Start of SUPPLIED PASSAGE
The recent nuclear reactor accident in Japan due to the earthquake and tsunami has raised fears of radiation exposure to populations in North America from the potential plume of radioactivity crossing the Pacific Ocean. The principal radiation source of concern is radioactive iodine including iodine-131, a radioactive isotope that presents a special risk to health because iodine is concentrated in the thyroid gland and exposure of the thyroid to high levels of radioactive iodine may lead to development of thyroid nodules and thyroid cancer years later. During the Chernobyl nuclear plant accident in 1986, people in the surrounding region were exposed to radioactive iodine principally from intake of food and milk from contaminated farmlands. As demonstrated by the Chernobyl experience, pregnant women, fetuses, infants and children are at the highest risk for developing thyroid cancer whereas adults over age 20 are at negligible risk.

Radioiodine uptake by the thyroid can be blocked by taking potassium iodide (KI) pills or solution, most importantly in these sensitive populations. However, KI should not be taken in the absence of a clear risk of exposure to a potentially dangerous level of radioactive iodine because potassium iodide can cause allergic reactions, skin rashes, salivary gland inflammation, hyperthyroidism or hypothyroidism in a small percentage of people. Since radioactive iodine decays rapidly, current estimates indicate there will not be a hazardous level of radiation reaching the United States from this accident. When an exposure does warrant KI to be taken, it should be taken as directed by physicians or public health authorities until the risk for significant exposure to radioactive iodine dissipates, but probably for no more than 1-2 weeks. With radiation accidents, the greatest risk is to populations close to the radiation source. While some radiation may be detected in the United States and its territories in the Pacific as a result of this accident, current estimates indicate that radiation amounts will be little above baseline atmospheric levels and will not be harmful to the thyroid gland or general health.

We discourage individuals needlessly purchasing or hoarding of KI in the United States. Moreover, since there is not a radiation emergency in the United States or its territories, we do not support the ingestion of KI prophylaxis at this time. Our professional societies will continue to monitor potential risks to health from this accident and will issue amended advisories as warranted."
End of SUPPLIED PASSAGE
Start of SUPPLIED DATA
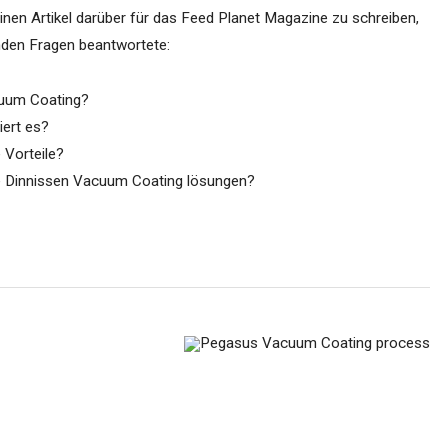
Suchen...
inen Artikel darüber für das Feed Planet Magazine zu schreiben,
enden Fragen beantwortete:
uum Coating?
iert es?
 Vorteile?
e Dinnissen Vacuum Coating lösungen?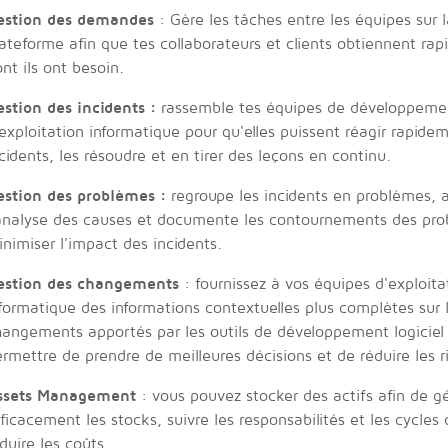
estion des demandes
: Gère les tâches entre les équipes sur
ateforme afin que tes collaborateurs et clients obtiennent rap
nt ils ont besoin.
estion des incidents :
rassemble tes équipes de développeme
exploitation informatique pour qu'elles puissent réagir rapide
cidents, les résoudre et en tirer des leçons en continu.‍
estion des problèmes :
regroupe les incidents en problèmes, 
'analyse des causes et documente les contournements des pro
nimiser l'impact des incidents.
estion des changements
: fournissez à vos équipes d'exploita
formatique des informations contextuelles plus complètes sur 
angements apportés par les outils de développement logiciel 
rmettre de prendre de meilleures décisions et de réduire les r
ssets Management
: vous pouvez stocker des actifs afin de g
ficacement les stocks, suivre les responsabilités et les cycles 
duire les coûts.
End of SUPPLIED DATA
__PROMPT__: Render this sentence from the passage on radioactive iodine into Spanish: "With radiation accidents, the greatest risk is to populations close to the radiation source." The records were taken from a separate source.

__FINISHED TASK__: En los accidentes radiológicos, el mayor riesgo lo corren las poblaciones cercanas a la fuente de radiación.